» **The problem**
Rewrite the items from the line containing "class: Mammalia" down to the line containing "scientific name: Lathyrus latifolius", both lines included, as a two-column CSV with the header row rank,value. Give one row per item: put the item's text under rank and its answer under value, each in one double-quoted field, with any line breaks replaced by spaces.

» **Supplied records**
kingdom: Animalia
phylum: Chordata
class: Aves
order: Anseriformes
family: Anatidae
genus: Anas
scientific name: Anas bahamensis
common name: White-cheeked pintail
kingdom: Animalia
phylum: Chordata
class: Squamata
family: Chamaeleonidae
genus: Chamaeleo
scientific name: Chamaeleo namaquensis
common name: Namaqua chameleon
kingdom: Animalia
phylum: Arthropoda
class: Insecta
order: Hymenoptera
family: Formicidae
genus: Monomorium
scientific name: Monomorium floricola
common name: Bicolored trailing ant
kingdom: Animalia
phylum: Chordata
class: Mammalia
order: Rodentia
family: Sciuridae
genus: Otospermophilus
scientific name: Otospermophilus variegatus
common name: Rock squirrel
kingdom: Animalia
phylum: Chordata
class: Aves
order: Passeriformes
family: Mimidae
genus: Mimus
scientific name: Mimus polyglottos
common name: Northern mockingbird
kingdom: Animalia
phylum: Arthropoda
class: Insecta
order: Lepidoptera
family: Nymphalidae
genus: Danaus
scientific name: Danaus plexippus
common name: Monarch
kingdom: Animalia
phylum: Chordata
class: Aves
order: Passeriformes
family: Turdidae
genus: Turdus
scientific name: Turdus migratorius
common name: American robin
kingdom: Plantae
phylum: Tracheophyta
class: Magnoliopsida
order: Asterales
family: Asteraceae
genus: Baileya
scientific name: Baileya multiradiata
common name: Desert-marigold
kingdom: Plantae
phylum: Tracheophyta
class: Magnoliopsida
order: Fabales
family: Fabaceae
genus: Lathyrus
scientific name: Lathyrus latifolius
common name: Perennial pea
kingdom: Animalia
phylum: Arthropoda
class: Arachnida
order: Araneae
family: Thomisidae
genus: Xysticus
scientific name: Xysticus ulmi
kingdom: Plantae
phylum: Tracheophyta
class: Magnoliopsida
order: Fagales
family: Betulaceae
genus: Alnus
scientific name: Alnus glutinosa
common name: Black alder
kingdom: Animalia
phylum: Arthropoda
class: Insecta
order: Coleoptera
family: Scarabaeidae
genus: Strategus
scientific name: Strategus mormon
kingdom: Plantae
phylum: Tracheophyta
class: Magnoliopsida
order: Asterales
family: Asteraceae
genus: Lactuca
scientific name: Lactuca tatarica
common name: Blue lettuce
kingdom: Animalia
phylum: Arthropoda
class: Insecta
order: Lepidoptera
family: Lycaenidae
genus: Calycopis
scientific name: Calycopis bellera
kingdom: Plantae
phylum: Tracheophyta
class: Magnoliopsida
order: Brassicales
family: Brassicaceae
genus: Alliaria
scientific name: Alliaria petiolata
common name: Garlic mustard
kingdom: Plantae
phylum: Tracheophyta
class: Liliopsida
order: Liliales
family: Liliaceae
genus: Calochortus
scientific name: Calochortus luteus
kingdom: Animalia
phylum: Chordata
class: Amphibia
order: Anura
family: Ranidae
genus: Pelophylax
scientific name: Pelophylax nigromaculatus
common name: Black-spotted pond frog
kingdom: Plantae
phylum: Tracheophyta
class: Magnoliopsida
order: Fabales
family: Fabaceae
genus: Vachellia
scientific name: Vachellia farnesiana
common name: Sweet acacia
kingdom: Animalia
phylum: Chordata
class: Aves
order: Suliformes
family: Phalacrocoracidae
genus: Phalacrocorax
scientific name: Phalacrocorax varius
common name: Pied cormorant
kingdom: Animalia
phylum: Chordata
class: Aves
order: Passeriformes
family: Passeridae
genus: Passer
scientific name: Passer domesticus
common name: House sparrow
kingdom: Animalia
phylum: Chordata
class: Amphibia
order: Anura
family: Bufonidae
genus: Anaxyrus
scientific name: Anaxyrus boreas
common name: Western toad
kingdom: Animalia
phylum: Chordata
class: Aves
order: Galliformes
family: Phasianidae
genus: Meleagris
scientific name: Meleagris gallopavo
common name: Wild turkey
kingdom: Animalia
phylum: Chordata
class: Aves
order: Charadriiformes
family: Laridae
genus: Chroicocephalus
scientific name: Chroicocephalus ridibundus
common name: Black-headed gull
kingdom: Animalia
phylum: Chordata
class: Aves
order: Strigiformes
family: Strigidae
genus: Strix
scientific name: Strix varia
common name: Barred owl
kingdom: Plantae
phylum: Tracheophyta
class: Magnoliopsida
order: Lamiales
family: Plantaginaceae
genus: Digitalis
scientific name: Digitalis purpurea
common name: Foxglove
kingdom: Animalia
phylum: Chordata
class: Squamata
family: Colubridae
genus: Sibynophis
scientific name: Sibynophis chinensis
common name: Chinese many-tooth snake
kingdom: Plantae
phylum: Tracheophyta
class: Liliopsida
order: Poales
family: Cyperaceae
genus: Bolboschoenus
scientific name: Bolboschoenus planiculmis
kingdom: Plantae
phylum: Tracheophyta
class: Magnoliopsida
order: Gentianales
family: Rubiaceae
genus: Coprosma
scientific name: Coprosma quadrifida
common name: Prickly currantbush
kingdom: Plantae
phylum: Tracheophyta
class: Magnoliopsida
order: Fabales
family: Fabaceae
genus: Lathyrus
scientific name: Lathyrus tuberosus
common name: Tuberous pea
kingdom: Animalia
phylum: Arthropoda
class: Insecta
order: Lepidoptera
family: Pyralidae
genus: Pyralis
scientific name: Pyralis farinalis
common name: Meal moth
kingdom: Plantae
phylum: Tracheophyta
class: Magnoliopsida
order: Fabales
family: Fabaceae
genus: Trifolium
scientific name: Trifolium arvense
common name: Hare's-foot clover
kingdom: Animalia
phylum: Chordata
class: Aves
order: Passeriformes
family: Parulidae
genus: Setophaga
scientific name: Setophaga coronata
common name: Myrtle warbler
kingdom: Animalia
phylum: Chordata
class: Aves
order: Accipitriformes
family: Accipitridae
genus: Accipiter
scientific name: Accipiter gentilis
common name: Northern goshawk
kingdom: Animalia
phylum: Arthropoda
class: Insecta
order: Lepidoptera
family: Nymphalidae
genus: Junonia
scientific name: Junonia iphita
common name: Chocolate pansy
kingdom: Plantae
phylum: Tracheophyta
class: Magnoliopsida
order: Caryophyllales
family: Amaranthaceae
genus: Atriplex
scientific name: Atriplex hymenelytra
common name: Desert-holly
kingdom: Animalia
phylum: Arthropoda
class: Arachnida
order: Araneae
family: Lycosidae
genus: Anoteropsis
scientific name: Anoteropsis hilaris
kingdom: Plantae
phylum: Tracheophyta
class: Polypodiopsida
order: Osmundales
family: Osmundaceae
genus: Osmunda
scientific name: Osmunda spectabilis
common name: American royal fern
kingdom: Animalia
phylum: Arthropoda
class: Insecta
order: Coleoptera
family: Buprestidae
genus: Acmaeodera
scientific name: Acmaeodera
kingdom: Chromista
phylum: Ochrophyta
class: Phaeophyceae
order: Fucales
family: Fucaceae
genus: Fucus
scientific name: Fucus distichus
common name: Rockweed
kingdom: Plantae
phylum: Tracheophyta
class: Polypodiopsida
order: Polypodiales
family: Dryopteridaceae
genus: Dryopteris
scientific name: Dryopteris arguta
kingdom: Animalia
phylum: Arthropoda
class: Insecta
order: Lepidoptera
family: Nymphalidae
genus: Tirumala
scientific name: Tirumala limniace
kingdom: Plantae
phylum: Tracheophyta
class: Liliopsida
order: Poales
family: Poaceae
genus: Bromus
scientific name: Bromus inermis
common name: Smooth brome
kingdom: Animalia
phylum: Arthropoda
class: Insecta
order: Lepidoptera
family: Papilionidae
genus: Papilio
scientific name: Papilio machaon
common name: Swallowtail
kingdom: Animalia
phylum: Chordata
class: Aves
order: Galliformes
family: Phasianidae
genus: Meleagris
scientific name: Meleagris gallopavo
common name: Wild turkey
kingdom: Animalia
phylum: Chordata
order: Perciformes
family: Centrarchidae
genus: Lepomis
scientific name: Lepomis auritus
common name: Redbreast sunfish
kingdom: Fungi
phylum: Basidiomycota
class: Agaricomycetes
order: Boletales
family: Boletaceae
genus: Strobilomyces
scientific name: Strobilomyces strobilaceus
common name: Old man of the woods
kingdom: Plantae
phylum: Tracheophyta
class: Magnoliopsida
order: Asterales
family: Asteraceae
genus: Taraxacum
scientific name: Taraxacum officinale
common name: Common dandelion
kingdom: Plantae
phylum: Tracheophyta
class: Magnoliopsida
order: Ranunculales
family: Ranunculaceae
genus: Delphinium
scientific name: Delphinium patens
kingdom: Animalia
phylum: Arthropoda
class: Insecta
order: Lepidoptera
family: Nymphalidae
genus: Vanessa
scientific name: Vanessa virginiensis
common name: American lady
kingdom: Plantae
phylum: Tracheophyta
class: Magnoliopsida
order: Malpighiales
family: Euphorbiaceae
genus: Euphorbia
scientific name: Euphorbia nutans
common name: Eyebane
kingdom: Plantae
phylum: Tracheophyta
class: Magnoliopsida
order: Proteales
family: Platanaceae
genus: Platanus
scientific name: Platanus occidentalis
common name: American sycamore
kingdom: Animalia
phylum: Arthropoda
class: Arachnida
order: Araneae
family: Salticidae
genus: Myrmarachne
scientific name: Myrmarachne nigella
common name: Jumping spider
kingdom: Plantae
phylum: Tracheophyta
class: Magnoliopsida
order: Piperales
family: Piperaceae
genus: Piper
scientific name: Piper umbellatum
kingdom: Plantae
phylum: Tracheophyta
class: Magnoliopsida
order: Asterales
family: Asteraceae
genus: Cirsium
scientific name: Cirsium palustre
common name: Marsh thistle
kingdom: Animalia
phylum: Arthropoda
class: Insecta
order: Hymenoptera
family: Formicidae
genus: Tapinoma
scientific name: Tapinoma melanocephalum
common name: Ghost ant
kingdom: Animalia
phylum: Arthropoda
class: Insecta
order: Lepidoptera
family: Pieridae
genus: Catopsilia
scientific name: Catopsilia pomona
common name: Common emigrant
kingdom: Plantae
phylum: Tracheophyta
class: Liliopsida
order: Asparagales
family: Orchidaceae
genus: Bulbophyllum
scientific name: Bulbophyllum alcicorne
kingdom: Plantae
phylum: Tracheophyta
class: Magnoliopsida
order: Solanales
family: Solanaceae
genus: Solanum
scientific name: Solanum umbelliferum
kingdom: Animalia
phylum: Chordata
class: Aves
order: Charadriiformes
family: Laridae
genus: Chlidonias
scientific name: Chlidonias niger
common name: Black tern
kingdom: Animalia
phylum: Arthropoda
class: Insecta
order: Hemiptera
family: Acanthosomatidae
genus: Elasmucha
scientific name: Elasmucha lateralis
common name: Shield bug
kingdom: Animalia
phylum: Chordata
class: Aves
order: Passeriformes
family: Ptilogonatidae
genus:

» **Exercise result**
rank,value
"class:","Mammalia"
"order:","Rodentia"
"family:","Sciuridae"
"genus:","Otospermophilus"
"scientific name:","Otospermophilus variegatus"
"common name:","Rock squirrel"
"kingdom:","Animalia"
"phylum:","Chordata"
"class:","Aves"
"order:","Passeriformes"
"family:","Mimidae"
"genus:","Mimus"
"scientific name:","Mimus polyglottos"
"common name:","Northern mockingbird"
"kingdom:","Animalia"
"phylum:","Arthropoda"
"class:","Insecta"
"order:","Lepidoptera"
"family:","Nymphalidae"
"genus:","Danaus"
"scientific name:","Danaus plexippus"
"common name:","Monarch"
"kingdom:","Animalia"
"phylum:","Chordata"
"class:","Aves"
"order:","Passeriformes"
"family:","Turdidae"
"genus:","Turdus"
"scientific name:","Turdus migratorius"
"common name:","American robin"
"kingdom:","Plantae"
"phylum:","Tracheophyta"
"class:","Magnoliopsida"
"order:","Asterales"
"family:","Asteraceae"
"genus:","Baileya"
"scientific name:","Baileya multiradiata"
"common name:","Desert-marigold"
"kingdom:","Plantae"
"phylum:","Tracheophyta"
"class:","Magnoliopsida"
"order:","Fabales"
"family:","Fabaceae"
"genus:","Lathyrus"
"scientific name:","Lathyrus latifolius"